Solved – Meaning of standard error of the coefficients in a regression model

Question

Recall the model for simple linear regression
$$
y_i = \beta_0 + \beta_1 x_i + \varepsilon_i.
$$

I am reading up on the standard error of the coefficients $\beta_0$ and $\beta_1$. As an experiment I generated some linear data using $\beta_0 = 1$ and $\beta_1 = 2$ and added some Gaussian noise with unit variance. So then when I fit the data the lm function and used the summary function to examine the model I have the following output:
\begin{align}
\hat \beta_0 & = 1.21054 \quad \text{with Std. Error} = 0.11508, \\
\hat \beta_1 & = 1.87723 \quad \text{with Std. Error} = 0.09844.
\end{align}

So how do I interpret the standard error values? For instance, take $\hat \beta_0$, precisely what is $0.11508$ telling me?

Obviously if I ran the simulation a second time, this time adding Gaussian noise with a higher amount of variance, the standard error would increase as the extra variance in the noise shows up as an increase in the standard error of the coefficients. But, if we consider the first simulation in isolation, then what does this value of $0.11508$ mean?

Answer 1

The standard error is the square root of an estimate of the sampling variability of $\hat\beta_j$ as an estimator of $\beta_j$, or $\sqrt{\widehat{Var}(\hat\beta_j)}$.

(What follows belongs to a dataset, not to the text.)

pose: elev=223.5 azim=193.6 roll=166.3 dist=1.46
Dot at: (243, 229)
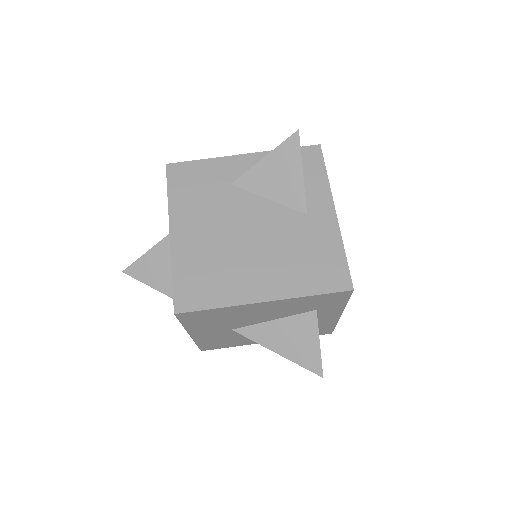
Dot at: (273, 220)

As this is many things in one sentence, step-by-step:

1. "Square-root": should be self-explanatory, to turn a variance into a standard deviation (that turns out to be what we need in, for example, t-statistics and confidence intervals).
2. "$\hat\beta_j$ as an estimator of $\beta_j$": we use the LS estimator to estimate the unknown parameter $\beta_j$.
3. To do so, we make use of a sample from the underlying population. Had we drawn another sample (or were to draw a fresh one tomorrow, etc.) we would get another estimate $\hat\beta_j$. This is the source of sampling variability. We may summarize that variability through the variance, $Var(\hat\beta_j)$. An expression for this variance may be found, e.g., here.
4. "An estimate of the sampling variability": $Var(\hat\beta_j)$ depends on unknown quantities (like the variance of the Gaussian noise that you generated), which must therefore be estimated, as captured by the formula $\widehat{Var}(\hat\beta_j)$. A formula for this estimator is, for example, given here, or, more introductory, here.